Roche, the world's largest maker of cancer drugs, said on Wednesday it hoped sales would grow in line with 2012, when they rose 7 percent to 45.5 billion Swiss francs ($49 billion).

The Basel-based group also said it was aiming for core earnings, up 11 percent in 2012, to increase ahead of sales.

That assessment was more upbeat than cross-town rival Novartis, which last week guided for a fall in profit in 2013 as it grapples with competition from cheaper copies of its top-selling product.

Roche has been spared the pain from a wave of patent expiries hitting many rivals, as most of its medicines do not face imminent generic competition.

It also has high hopes for new treatments like skin cancer drug Zelboraf and breast cancer medicine Perjeta, and some analysts predicted its guidance for 2013 would prove cautious.

"In our opinion, sales in 2013 should pick up more strongly; we see the guidance as conservative as usual," said ZKB analyst Michael Nawrath.

Roche proposed a dividend of 7.35 francs per share, compared with 6.80 francs a year ago, and pledged to keep hiking shareholder payouts.

This wasn't enough for some investors, though, who had speculated the group might pay a special dividend.

Roche Chief Executive Severin Schwan dismissed this, pointing out the group's net debt to assets ratio of 16 percent was still above its 0-15 percent target range.

At 0900 GMT, shares in Roche, which have gained 9.5 percent so far this year, were down 1.3 percent at 198.8 francs compared with a 0.1 percent weaker European healthcare index.

The group said 2012 core earnings per share reached 13.62 francs, in line with analyst forecasts, helped by cost cutting and sales of its three biggest-selling cancer medicines - Rituxan, Herceptin and Avastin.

DEFEND AND GROW

Some analysts have raised concerns about the loss of market exclusivity on chemotherapy drug Xeloda at the end of 2013 and possible competition for hepatitis C drug Pegasys from other oral treatments, which they say could drag on Roche's medium-term growth.

However, the group is developing follow-on medicines to try and fend off anticipated competition from so-called biosimilar copies of its cancer drugs.

Sales of Perjeta, a treatment for women with a particularly aggressive form of breast cancer, were 56 million francs so far, up from 26 million in the third quarter.

Perjeta is a follow-on to Roche's current second-biggest seller Herceptin and part of its strategy to develop new drugs to extend the longevity of its best-selling brands.

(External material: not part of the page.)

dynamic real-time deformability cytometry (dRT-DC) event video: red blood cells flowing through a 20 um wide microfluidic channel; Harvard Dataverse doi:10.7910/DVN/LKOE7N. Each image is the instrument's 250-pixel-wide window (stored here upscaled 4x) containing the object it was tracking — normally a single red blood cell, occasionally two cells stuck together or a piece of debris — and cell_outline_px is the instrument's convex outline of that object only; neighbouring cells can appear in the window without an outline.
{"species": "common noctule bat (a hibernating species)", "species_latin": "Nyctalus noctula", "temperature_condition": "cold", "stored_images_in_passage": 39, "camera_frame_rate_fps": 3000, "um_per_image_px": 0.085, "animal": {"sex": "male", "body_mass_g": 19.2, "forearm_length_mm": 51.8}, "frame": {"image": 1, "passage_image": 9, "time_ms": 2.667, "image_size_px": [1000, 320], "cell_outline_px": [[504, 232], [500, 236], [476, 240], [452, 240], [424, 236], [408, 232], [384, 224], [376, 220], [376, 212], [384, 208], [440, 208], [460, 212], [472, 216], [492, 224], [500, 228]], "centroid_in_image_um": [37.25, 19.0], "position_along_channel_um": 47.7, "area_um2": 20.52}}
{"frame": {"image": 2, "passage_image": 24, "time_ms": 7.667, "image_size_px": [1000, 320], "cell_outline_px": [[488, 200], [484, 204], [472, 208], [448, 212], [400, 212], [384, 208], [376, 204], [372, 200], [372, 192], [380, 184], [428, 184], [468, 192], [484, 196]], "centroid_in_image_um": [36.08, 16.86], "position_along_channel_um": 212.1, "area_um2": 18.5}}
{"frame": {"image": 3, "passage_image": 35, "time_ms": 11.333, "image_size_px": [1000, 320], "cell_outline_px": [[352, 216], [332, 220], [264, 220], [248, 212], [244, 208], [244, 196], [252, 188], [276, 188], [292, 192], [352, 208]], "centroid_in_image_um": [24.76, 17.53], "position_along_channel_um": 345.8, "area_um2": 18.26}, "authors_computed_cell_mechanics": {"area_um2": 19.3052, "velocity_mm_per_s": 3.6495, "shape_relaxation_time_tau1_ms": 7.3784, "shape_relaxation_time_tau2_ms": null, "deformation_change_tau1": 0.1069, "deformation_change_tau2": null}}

It won approval from U.S. regulators in June.

U.S. regulators are expected to decide on Feb. 26 whether to approve another new breast cancer drug called T-DM1, which Roche hopes will be used in combination with Perjeta, giving further protection against the biosimilar threat.

"We do not only believe that we will defend the franchise, we believe that with those two important new medicines we will actually grow the franchise in the medium to long term," Schwan told journalists in Basel.

Roche is hoping to duplicate this defence strategy with GA101 - a treatment for chronic lymphocytic leukaemia which it bills as a better product than its original Rituxan.

Key data due later this year will provide clues as to whether Roche will be able to convince doctors to move patients to GA101 from Rituxan, which had sales of 6.7 billion francs in 2012 but loses patent protection in Europe at the end of 2013.